**SUPPLIED PASSAGE:**
※
The Holographic Display Systems sessions are also in a “don’t miss” category.  Holography used to seem futuristic and whimsical, but every year researchers make progress.  All this year’s sessions are from China, and among them, of special interest is the late-news paper “Waveguide Display System with Variable Output Intensity” from the Beijing Institute of Technology, which describes a method for achieving variable output intensity for holographic images using the holographic gratings.

Plasma Pioneers

Plasma TVs are no longer as plentiful as they used to be, though many of those still on the market are considered some of the finest TVs available.  Without doubt, plasma played an important role in making the flat-panel display industry the success it is today.  To mark plasma’s impact, on Tuesday afternoon at Display Week, there will be a special 90-minute session following the regular plasma session.  Celebration of the “50th Anniversary of the Plasma Display Panel” will feature talks by Professor Donald L. Bitzer, co-inventor of the plasma display panel; Tsutae Shinoda, inventor of color plasma display technology; and former students of Bitzer SID Past-President Larry F. Weber and SID Fellow Roger L. Johnson.  Following the session there will be a sponsored reception.  This celebration will be a fascinating and no doubt entertaining retrospective of a key display technology and a chance to consider the history of the industry itself.  Says Weber, “It’s the story of a technology that grew and that still has considerable potential for the future.  Young people especially might find it interesting.”
※
**TASK DATA:**
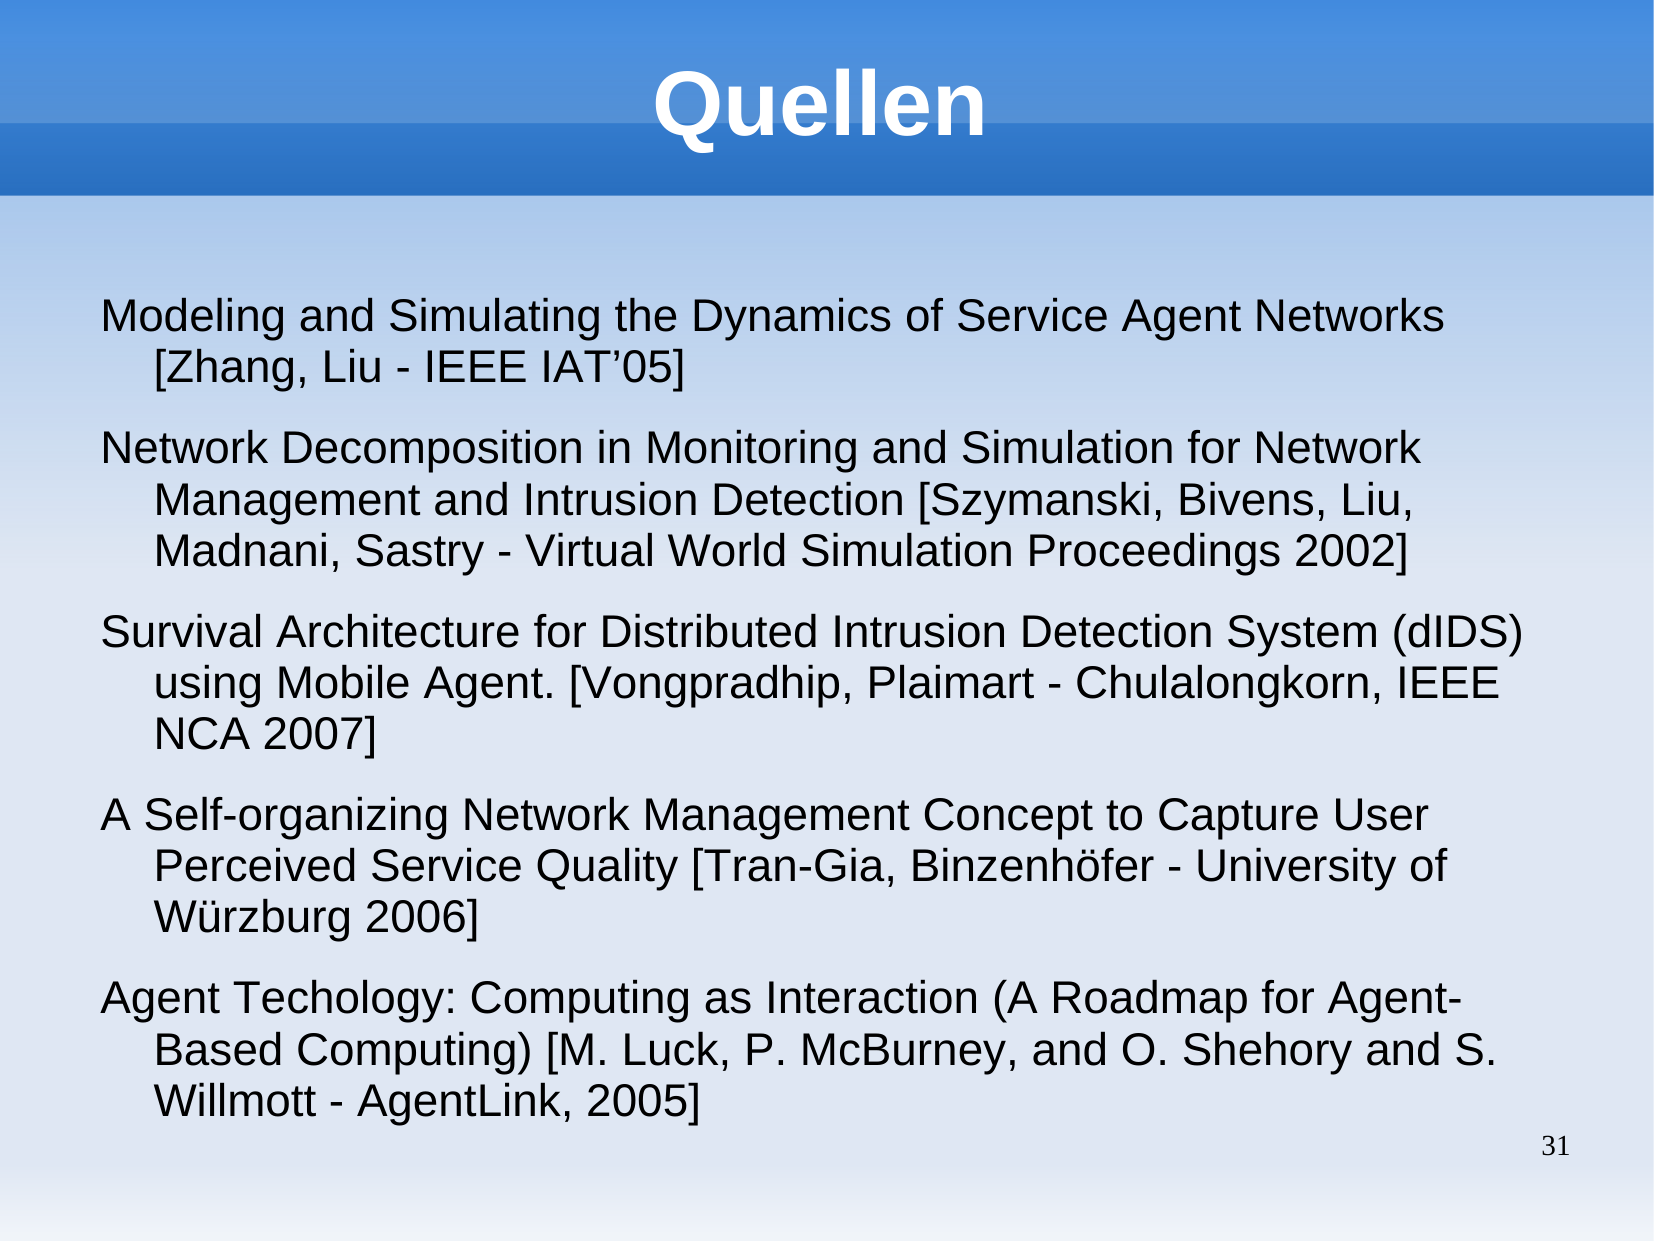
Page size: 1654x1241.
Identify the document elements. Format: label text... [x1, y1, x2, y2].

title Quellen [76, 7, 1565, 200]
picture [0, 0, 1654, 1241]
list Modeling and Simulating the Dynamics of Service Agent Networks [Zhang, Liu - IEEE IAT’05] Network Decomposition in Monitoring and Simulation for Network Management and Intrusion Detection [Szymanski, Bivens, Liu, Madnani, Sastry - Virtual World Simulation Proceedings 2002] Survival Architecture for Distributed Intrusion Detection System (dIDS) using Mobile Agent. [Vongpradhip, Plaimart - Chulalongkorn, IEEE NCA 2007] A Self-organizing Network Management Concept to Capture User Perceived Service Quality [Tran-Gia, Binzenhöfer - University of Würzburg 2006] Agent Techology: Computing as Interaction (A Roadmap for Agent-Based Computing) [M. Luck, P. McBurney, and O. Shehory and S. Willmott - AgentLink, 2005] [82, 290, 1571, 1127]
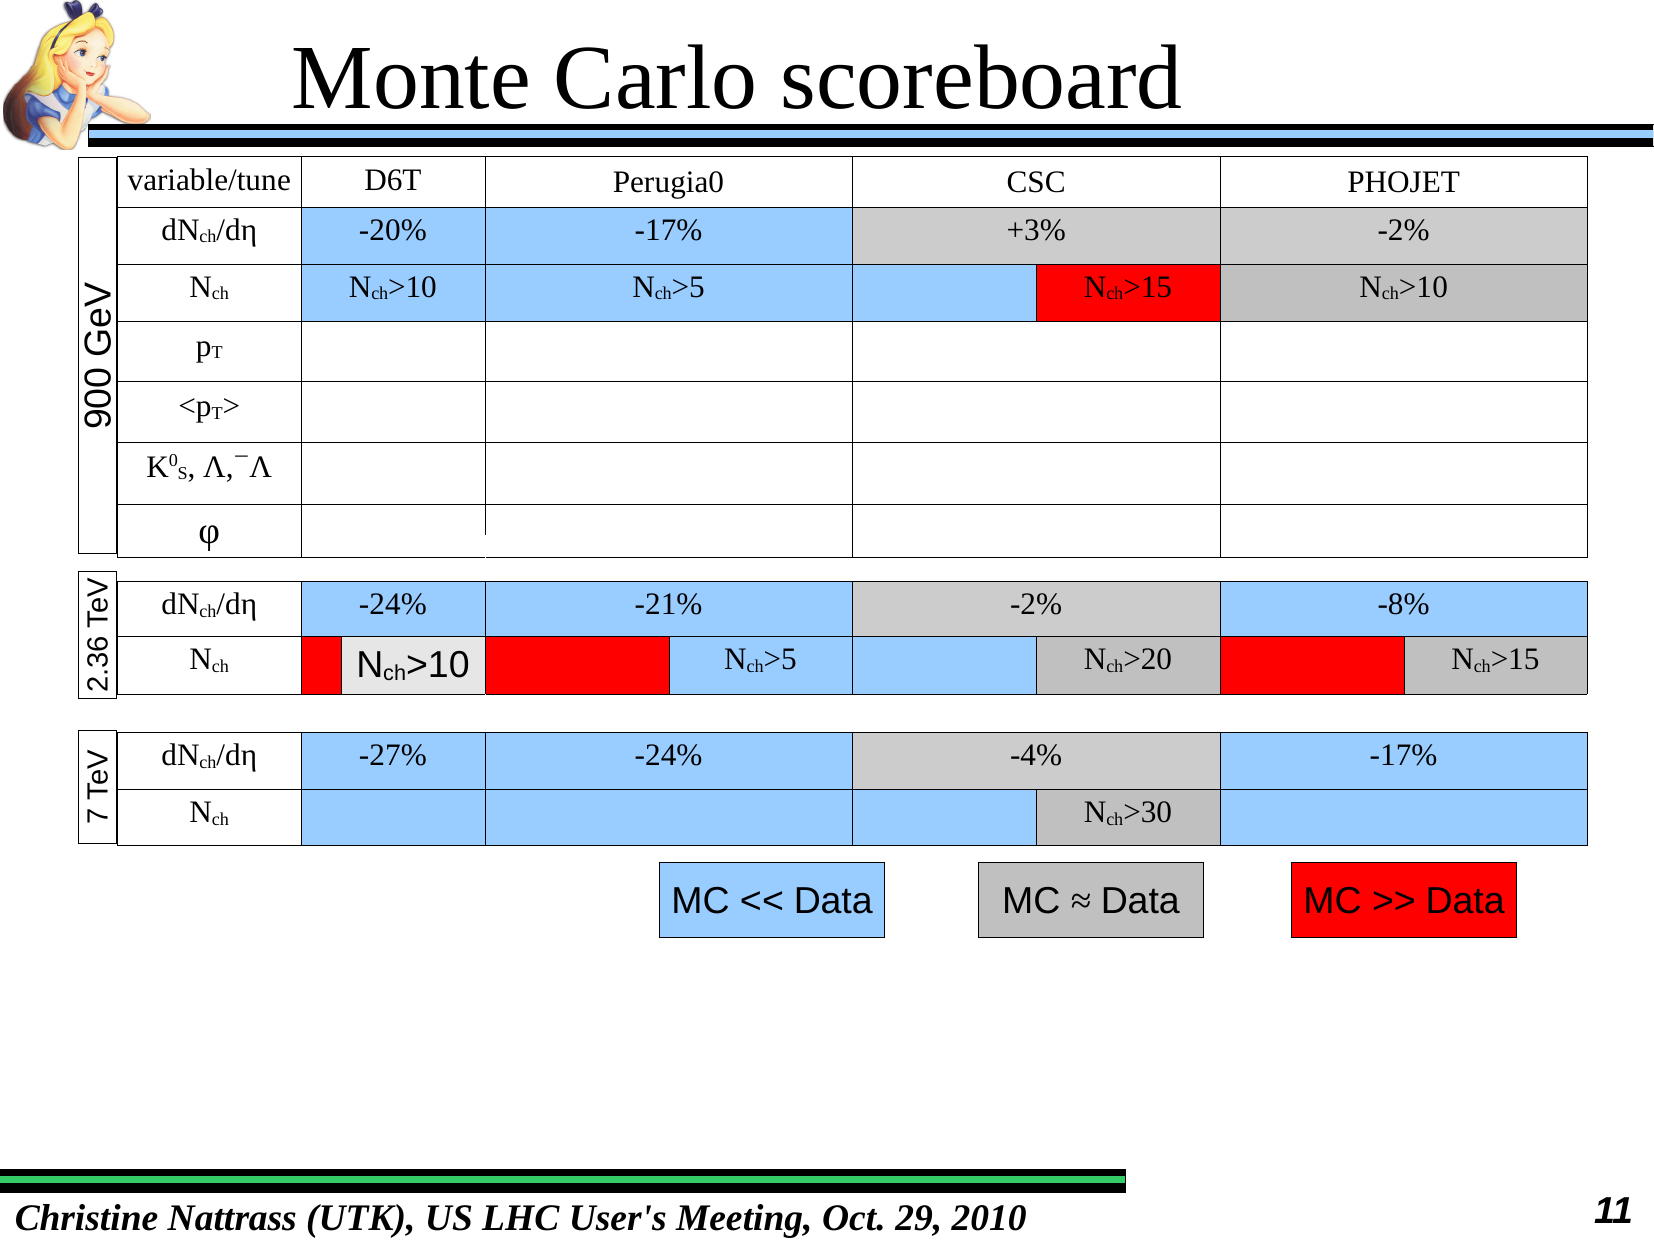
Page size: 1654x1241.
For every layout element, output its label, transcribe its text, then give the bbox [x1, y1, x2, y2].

table_cell Nch>30 [1037, 790, 1220, 845]
table_header PHOJET [1221, 157, 1587, 207]
table_cell pT [118, 322, 301, 381]
table_cell [486, 790, 852, 845]
table_cell [853, 443, 1220, 504]
table_cell [117, 1027, 301, 1081]
table_cell dNch/dη [118, 733, 301, 789]
table_cell [486, 443, 852, 504]
table_cell [302, 443, 485, 504]
text_box MC >> Data [1291, 862, 1517, 938]
table_cell +3% [853, 208, 1220, 264]
table_cell Nch>10 [302, 265, 485, 321]
table_cell [485, 1027, 852, 1081]
table_cell -27% [302, 733, 485, 789]
table_cell -17% [486, 208, 852, 264]
table_cell -2% [1221, 208, 1587, 264]
table_cell [1220, 1027, 1587, 1081]
table_header [301, 682, 485, 732]
table_cell [1220, 846, 1404, 906]
table_cell [117, 846, 301, 906]
table_cell [1220, 966, 1587, 1027]
table_cell [852, 966, 1220, 1027]
table_cell [1220, 906, 1404, 966]
text_box 11 [1572, 1182, 1648, 1240]
text_box MC << Data [659, 862, 885, 938]
table_cell dNch/dη [118, 582, 301, 636]
table_cell [302, 382, 485, 442]
table_cell [1221, 443, 1587, 504]
picture [3, 0, 151, 15]
table_cell Nch>15 [1405, 637, 1587, 682]
table_cell Nch [118, 637, 301, 682]
table_cell [853, 637, 1036, 682]
table_cell Nch [118, 265, 301, 321]
table_cell [486, 637, 669, 682]
table_cell [485, 846, 669, 906]
table_header [485, 682, 852, 732]
table_cell [485, 906, 852, 966]
table_cell -24% [486, 733, 852, 789]
table_cell -21% [486, 582, 852, 636]
table_cell [117, 966, 301, 1027]
table_cell Nch>10 [1221, 265, 1587, 321]
table_header Perugia0 [486, 157, 852, 207]
table_cell Nch>15 [1037, 265, 1220, 321]
table_cell [1221, 382, 1587, 442]
table_cell <pT> [118, 382, 301, 442]
table_cell [301, 966, 485, 1027]
table_cell [486, 505, 852, 535]
table_cell [301, 846, 485, 906]
table_cell [1036, 846, 1220, 906]
table_cell [486, 322, 852, 381]
table_cell Nch>20 [1037, 637, 1220, 682]
table_cell [301, 906, 485, 966]
text_box MC ≈ Data [978, 862, 1204, 938]
table_cell [853, 265, 1036, 321]
table_cell Nch>5 [670, 637, 852, 682]
table_cell Nch [118, 790, 301, 845]
table_cell -20% [302, 208, 485, 264]
picture [3, 139, 151, 150]
table_cell [1221, 637, 1404, 682]
table_cell K0S, Λ,`Λ [118, 443, 301, 504]
table_header CSC [853, 157, 1220, 207]
table_cell φ [210, 527, 215, 535]
table_cell [852, 1027, 1220, 1081]
table_cell φ [118, 505, 301, 535]
table_cell [302, 505, 485, 535]
table_cell [1404, 906, 1587, 966]
table_header [117, 682, 301, 732]
table_cell [302, 637, 341, 682]
table_cell [117, 906, 301, 966]
table_cell [302, 790, 485, 845]
table_header [852, 535, 1220, 581]
table_cell [853, 382, 1220, 442]
table_cell -2% [853, 582, 1220, 636]
table_cell [852, 846, 1036, 906]
table_header [301, 535, 485, 581]
table_cell [1221, 505, 1587, 535]
table_cell [302, 322, 485, 381]
table_header [117, 535, 301, 581]
title Monte Carlo scoreboard [0, 15, 1482, 139]
table_cell -24% [302, 582, 485, 636]
table_cell dNch/dη [118, 208, 301, 264]
table_cell [486, 382, 852, 442]
table_header [852, 682, 1220, 732]
text_box 900 GeV [78, 157, 117, 554]
table_header variable/tune [118, 157, 301, 207]
table_header [486, 535, 852, 581]
table_cell [853, 505, 1220, 535]
table_cell -4% [853, 733, 1220, 789]
table_header [1220, 535, 1587, 581]
table_cell [1221, 322, 1587, 381]
table_cell -8% [1221, 582, 1587, 636]
table_cell [853, 322, 1220, 381]
table_header [1220, 682, 1587, 732]
table_cell [1404, 846, 1587, 906]
text_box 2.36 TeV [78, 571, 117, 699]
table_cell [485, 966, 852, 1027]
table_cell -17% [1221, 733, 1587, 789]
table_cell Nch>5 [486, 265, 852, 321]
table_cell [301, 1027, 485, 1081]
table_header D6T [302, 157, 485, 207]
table_cell [852, 906, 1220, 966]
table_cell [853, 790, 1036, 845]
table_cell [669, 846, 852, 862]
text_box 7 TeV [78, 730, 117, 844]
table_cell Nch>10 [342, 637, 485, 682]
table_cell [1221, 790, 1587, 845]
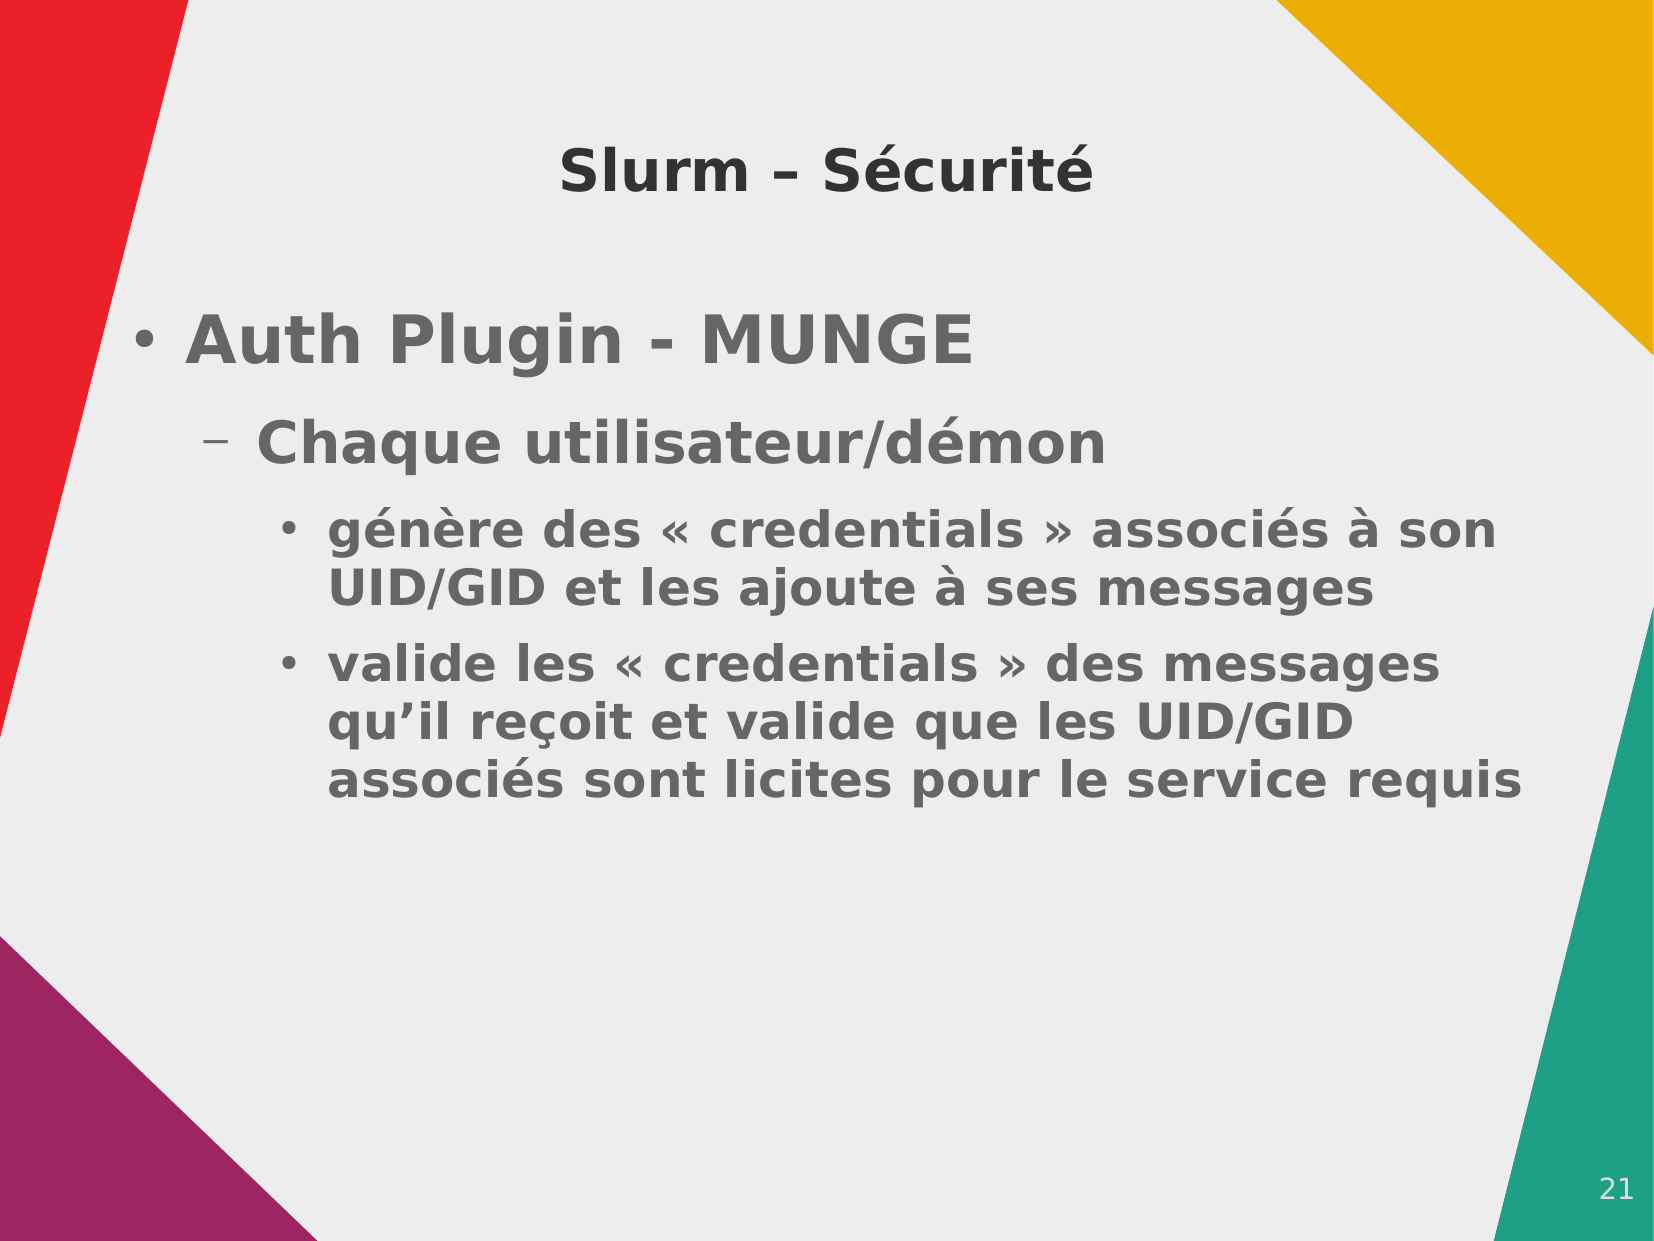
※
**GIVEN PROBLEM 1:** Reproduce the stretch of the Display Week article from "The Holographic Display" through "the holographic gratings.".
**GIVEN PROBLEM 2:** Copy the stretch of the listing from its start through the line containing "For every layout", leaving the pictures out.
The listing has no connection to the Display Week article.

**RESPONSE 1:**
The Holographic Display Systems sessions are also in a “don’t miss” category.  Holography used to seem futuristic and whimsical, but every year researchers make progress.  All this year’s sessions are from China, and among them, of special interest is the late-news paper “Waveguide Display System with Variable Output Intensity” from the Beijing Institute of Technology, which describes a method for achieving variable output intensity for holographic images using the holographic gratings.

**RESPONSE 2:**
Page size: 1654x1241.
Identify the document elements. Format: label text... [x1, y1, x2, y2].

title Quellen [76, 7, 1565, 200]
picture [0, 0, 1654, 1241]
list Modeling and Simulating the Dynamics of Service Agent Networks [Zhang, Liu - IEEE IAT’05] Network Decomposition in Monitoring and Simulation for Network Management and Intrusion Detection [Szymanski, Bivens, Liu, Madnani, Sastry - Virtual World Simulation Proceedings 2002] Survival Architecture for Distributed Intrusion Detection System (dIDS) using Mobile Agent. [Vongpradhip, Plaimart - Chulalongkorn, IEEE NCA 2007] A Self-organizing Network Management Concept to Capture User Perceived Service Quality [Tran-Gia, Binzenhöfer - University of Würzburg 2006] Agent Techology: Computing as Interaction (A Roadmap for Agent-Based Computing) [M. Luck, P. McBurney, and O. Shehory and S. Willmott - AgentLink, 2005] [82, 290, 1571, 1127]
Page size: 1654x1241.
For every layout element, output its label, transcribe its text, then give the bbox [x1, y1, x2, y2].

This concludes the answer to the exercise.